Adjustment Day by Chuck Palahniuk
Adjustment Day
by Chuck Palahniuk
WW Norton, 2018
Chuck Palahniuk, author of Fight Club, has added a unique but rather distasteful novel to the dystopian canon. The novel is not about the usual downfall of a dystopia, or an individual’s escape from a dystopia, but rather the creation of a dystopian society.
It is the eve of America’s newest war, one in which two million young men will be removed from their ordinary lives and be drafted to fight. Just as the declaration of war is about to be passed, the citizens of the United States begin Adjustment Day, the ultimate power reversal. For weeks people have been voting on what is called The List, an opportunity for ordinary citizens to select who they think are “America’s Least Wanted”. Fueled by Adjustment Day, an aphorism filled book which convinces ordinary citizens that Adjustment Day is coming, and that they have the opportunity to be a part of it. In only a few minutes, nearly all of the targets on The List have been killed, and their left ears taken as evidence.

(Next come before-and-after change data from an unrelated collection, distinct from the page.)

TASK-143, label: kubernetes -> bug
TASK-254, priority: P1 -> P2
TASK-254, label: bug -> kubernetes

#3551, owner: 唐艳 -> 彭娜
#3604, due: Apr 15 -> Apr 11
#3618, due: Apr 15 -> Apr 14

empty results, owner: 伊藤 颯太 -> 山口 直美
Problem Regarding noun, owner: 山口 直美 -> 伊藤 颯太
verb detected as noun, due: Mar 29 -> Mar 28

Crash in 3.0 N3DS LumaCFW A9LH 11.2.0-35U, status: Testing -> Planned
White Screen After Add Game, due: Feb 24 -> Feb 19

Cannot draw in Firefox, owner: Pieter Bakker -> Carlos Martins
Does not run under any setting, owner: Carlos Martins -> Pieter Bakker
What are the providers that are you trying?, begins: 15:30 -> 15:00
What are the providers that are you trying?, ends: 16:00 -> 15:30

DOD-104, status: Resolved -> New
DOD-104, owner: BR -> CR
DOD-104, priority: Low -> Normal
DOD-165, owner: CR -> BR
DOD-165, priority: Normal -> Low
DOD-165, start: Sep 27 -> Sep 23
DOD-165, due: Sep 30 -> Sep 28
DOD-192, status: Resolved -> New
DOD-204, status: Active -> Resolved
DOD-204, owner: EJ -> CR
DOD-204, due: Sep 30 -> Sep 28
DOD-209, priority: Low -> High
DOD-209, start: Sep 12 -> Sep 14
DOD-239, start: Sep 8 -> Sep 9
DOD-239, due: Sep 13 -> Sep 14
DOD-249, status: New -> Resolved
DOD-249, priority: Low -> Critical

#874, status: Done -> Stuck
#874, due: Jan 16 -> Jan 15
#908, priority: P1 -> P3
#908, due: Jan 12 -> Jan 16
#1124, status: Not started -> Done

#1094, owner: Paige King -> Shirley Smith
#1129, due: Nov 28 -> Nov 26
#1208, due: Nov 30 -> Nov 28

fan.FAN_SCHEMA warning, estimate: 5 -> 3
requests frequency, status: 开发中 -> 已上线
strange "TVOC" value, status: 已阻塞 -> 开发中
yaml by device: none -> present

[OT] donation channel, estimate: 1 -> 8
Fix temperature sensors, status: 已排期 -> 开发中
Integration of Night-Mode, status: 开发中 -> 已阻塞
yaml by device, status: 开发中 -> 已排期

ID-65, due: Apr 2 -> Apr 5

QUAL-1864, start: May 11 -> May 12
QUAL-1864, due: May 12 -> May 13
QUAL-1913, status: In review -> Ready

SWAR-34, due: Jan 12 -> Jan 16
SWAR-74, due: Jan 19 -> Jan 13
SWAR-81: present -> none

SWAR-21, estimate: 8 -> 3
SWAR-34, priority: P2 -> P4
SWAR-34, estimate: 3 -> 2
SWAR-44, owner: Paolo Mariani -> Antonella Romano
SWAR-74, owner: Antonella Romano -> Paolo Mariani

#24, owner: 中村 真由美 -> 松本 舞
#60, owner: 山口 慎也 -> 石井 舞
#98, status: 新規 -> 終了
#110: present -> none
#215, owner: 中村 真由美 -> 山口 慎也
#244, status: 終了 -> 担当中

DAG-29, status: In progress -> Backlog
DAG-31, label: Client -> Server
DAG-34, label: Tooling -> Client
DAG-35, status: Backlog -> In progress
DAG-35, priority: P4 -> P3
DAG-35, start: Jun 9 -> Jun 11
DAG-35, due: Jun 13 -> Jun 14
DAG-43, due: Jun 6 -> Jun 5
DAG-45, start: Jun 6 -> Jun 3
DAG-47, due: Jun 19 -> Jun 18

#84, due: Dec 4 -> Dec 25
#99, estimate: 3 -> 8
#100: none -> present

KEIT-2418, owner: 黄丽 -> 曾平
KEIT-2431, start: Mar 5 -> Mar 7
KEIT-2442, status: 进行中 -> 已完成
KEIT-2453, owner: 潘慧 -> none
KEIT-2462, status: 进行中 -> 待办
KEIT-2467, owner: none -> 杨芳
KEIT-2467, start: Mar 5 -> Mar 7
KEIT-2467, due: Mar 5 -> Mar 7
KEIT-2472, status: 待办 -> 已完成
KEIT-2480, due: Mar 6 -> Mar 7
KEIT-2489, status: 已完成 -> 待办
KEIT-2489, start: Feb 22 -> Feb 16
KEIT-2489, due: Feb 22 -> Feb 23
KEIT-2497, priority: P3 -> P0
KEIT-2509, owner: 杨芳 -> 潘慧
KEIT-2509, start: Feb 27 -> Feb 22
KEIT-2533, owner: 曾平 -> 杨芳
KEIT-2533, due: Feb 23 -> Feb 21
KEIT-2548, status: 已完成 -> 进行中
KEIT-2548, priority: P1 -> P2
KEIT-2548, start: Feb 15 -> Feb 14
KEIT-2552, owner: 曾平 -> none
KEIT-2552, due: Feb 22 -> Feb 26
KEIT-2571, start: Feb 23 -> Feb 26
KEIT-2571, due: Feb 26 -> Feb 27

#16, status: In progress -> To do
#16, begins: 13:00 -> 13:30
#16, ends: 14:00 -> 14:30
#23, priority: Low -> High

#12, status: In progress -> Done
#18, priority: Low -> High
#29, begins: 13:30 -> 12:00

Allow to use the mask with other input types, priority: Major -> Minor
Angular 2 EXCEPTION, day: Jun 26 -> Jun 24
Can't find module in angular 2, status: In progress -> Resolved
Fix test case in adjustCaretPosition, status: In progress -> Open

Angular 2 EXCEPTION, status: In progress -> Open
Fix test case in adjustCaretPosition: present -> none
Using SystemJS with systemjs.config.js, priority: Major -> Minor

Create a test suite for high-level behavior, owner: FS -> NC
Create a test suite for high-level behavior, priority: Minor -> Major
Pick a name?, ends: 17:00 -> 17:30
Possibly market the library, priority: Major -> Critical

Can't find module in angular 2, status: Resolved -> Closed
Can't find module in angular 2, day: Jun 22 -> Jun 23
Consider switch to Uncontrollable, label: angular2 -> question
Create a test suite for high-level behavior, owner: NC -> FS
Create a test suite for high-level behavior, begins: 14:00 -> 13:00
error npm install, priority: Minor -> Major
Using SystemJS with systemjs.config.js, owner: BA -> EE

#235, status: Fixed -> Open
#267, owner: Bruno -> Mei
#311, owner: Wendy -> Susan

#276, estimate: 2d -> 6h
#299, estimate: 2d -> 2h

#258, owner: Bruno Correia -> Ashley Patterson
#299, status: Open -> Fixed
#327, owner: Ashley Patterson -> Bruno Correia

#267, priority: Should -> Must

The narrative of the novel jumps from person to person and detailing how each person contributes, copes, or fights against the events of Adjustment Day and its aftermath. The result is a novel which is not told in chronological order and difficult to follow. One pair of scenes, which take place only minutes apart, are separated by more than seventy pages. The various characters seemingly appear and disappear in the narrative as they please without any specific reason, leaving it up to the reader to guess who is important and who isn’t to the novel.
The most important pivotal scenes in the novel are punctuated by disturbing, and even obscene, scenes which seem to have no other purpose than to disturb the reader. Much of the novel seems to be a challenge to see how much you can stand. Throughout the novel you will be treated to the sights and sounds of a body decaying to the point of explosion, the trial and error (mostly error) of using a razor blade to remove a GPS tracking device from an old man, and one-eared Congressmen burying their fellow politicians in a mass grave.
Although the novel does have solid passages which do provide insightful and interesting commentary upon the state of power in America, those passages are few and far between. Palahniuk’s commentary is stifled by the lack of chronology, random scenes which appear to have no other purpose than to disgust the reader, and an abrupt ending that leaves many questions unanswered. The novel is, however, original in one of the most stereotypical genres.